I love other people's babies. One of my dearest friends was fortunate enough to have twins recently, which is really perfect because whenever you visit, there are always enough babies to share. Currently they are at the stage where it is easy to make them laugh, which is of course irresistible. We hardly even talk to each other any more. I just visit and we play with babies and then I go home. As I was playing with one of them tonight, he grabbed fistfuls of my hair, and, delighted with his own brilliance, set himself to squealing right in my face as he kept a death grip on my head. There aren't many times in your life where it's cool when someone squeals in your face, I suppose, but it was awesome. 

If there were a trophy for worst mom of the year, I'd definitely be in the running for it. This week was a perfect storm of emotional overload that left me washed up Saturday morning with a full to do list and a desperate need to hide under my bed for a day.

But against my better judgment I got out of bed and finished my reading of Jonah over a cup of tea. Had I anticipated my day becoming an object lesson in the sins of Jonah's heart, I would've hopped the first boat to Tarshish and spent the weekend giving a whale indigestion. At least I can say the day ended with Quinn and I having a good discussion of sin and repentance as well as quite a bit of laughter, but the in between hours were brutal. 

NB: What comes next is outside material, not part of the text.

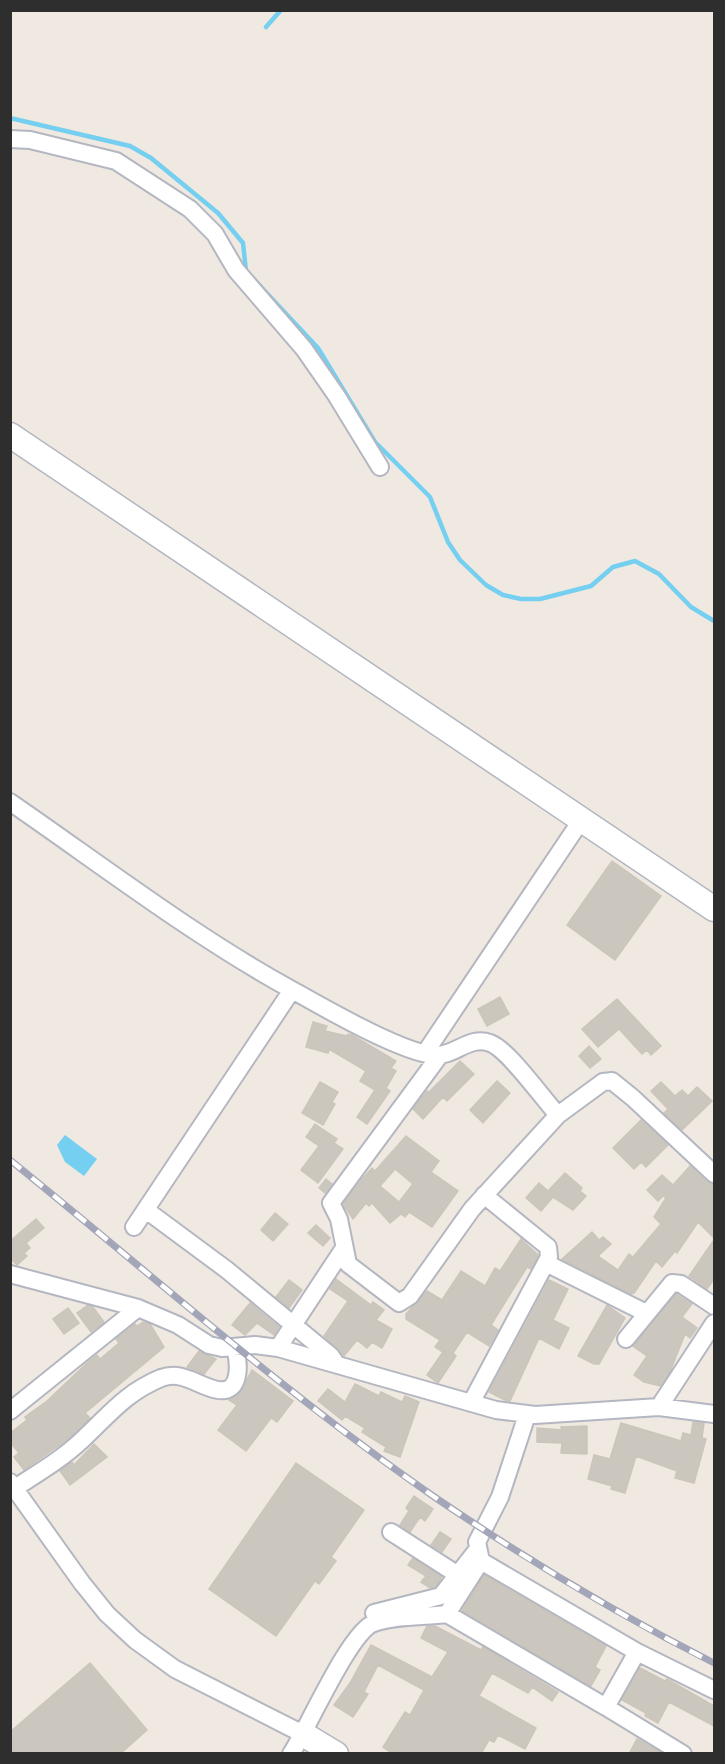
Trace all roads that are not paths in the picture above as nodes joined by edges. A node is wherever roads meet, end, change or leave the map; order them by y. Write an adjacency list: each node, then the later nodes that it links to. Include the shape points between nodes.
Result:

So Sunday morning I hesitated before starting the book of Hosea thinking that should the Lord decide to make my life into another object lesson that day, it would be better to pick a different book of the Bible. But I forged ahead because I had recently read this passage from Buechner's Hungering Dark:
If the meaning of life is just a string of theological words, then who cares about it one way or another and what difference does it make and why bother to say the words at all, even if in some sense they are true? But if it is a reality, then words cannot contain it, you can only know it when you experience it, and if life in general has meaning, then every part of life also has meaning and you can experience it perfectly well by watching feathers fall to the ground or seeing the teacher walk away in silence...
If I were an unusually brave man, I would do something like this from the pulpit. First of all, I would stop speaking, and then I would perform some action of the kind that the prophets of Israel used to perform, because... they also got tired of words from time to time and resorted to more direct means of pointing to the reality, for them, of God's judgment  or of God's love.
And what a picture Hosea is of sin and redemption and unfailing love. I have loved the book since I first read it almost two decades ago. Cries of mercy and love and longing break through the passages of condemnation and judgment as if God can't help himself. And this life, this experience even of my own sinful nature, has meaning because God himself lifts me out of it. And some day, when his work in me is complete, I will hold onto my savior with new hands and squeal with delight just like my little friend this evening. Because on that day, even the ugly parts of my story will be known as beautiful because they will find their meaning in his story.